In a zigzag ditch about 25 feet long there were 56 Jap bodies. They were stacked four deep at some points. Many were laid open by the shell blasts and the blood of most of them had not yet started to congeal.

Among the dead there was a surprisingly high percentage of officers. At least 25 samurai swords were collected by souvenir-hunting troops who followed the tanks. Later we found one reason for this. Not all the Jap troops had shown the banzai spirit. Some of them still huddled in the fields and the ditches. One in four of them had committed suicide, but there was a cleanup job to do on the rest.

Simple Slaughter. Next morning our troops drove to the beach on the north of the Jap pocket and thus hemmed in the remnants of living and the windrows of dead in an area about a thousand yards along the beach and 500 yards inland. In the northern end of this pocket there was some fierce fighting that day before the enemy was beaten down. But from the lower end of the pocket, driving north, it was simple slaughter.

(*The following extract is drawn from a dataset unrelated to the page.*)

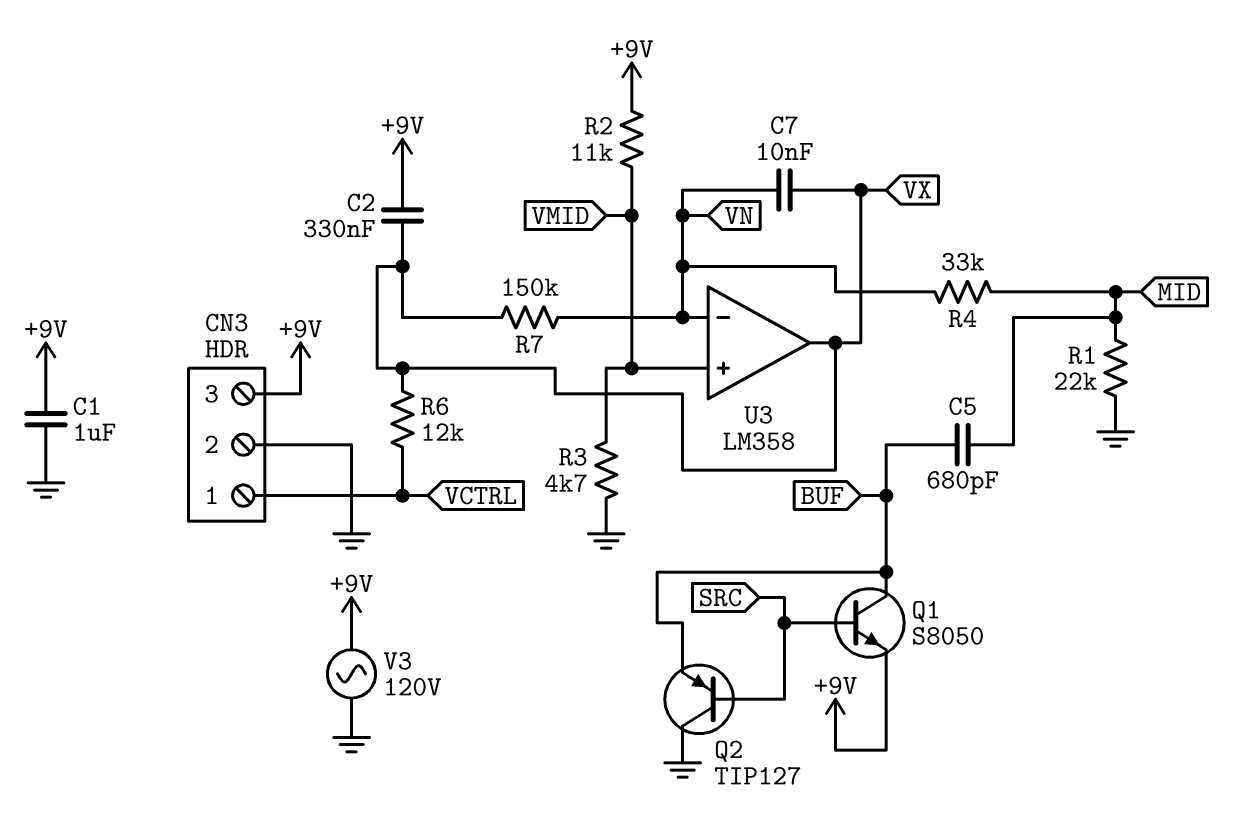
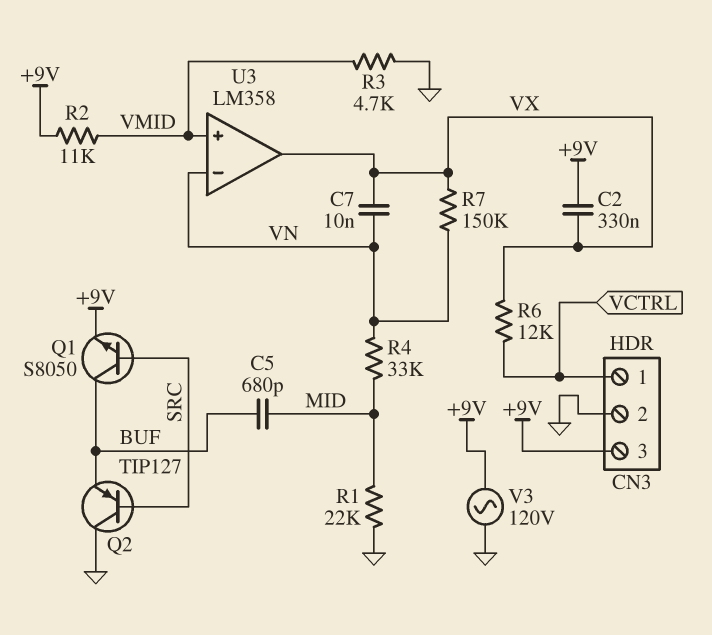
C1: 1uF (+9V, GND) -> none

Three of our companies closed in, firing into the holes and ditches as they walked through the cane fields and woods. "All the fight's gone out of them," said Captain Thomas Wheeler of Kansas City as we walked behind his tanks. "Now it's just like killing rats."

The tank in front of us stopped beside a farmhouse crib where rice bags were piled high. A lanky fighting man—a lefthander—looked cautiously under the little house. He tossed a grenade, then pounced like a cat over the rice bags into the crib and fired a burst of four or five from his Browning. Another man followed him in and soon came out with an officer's sword.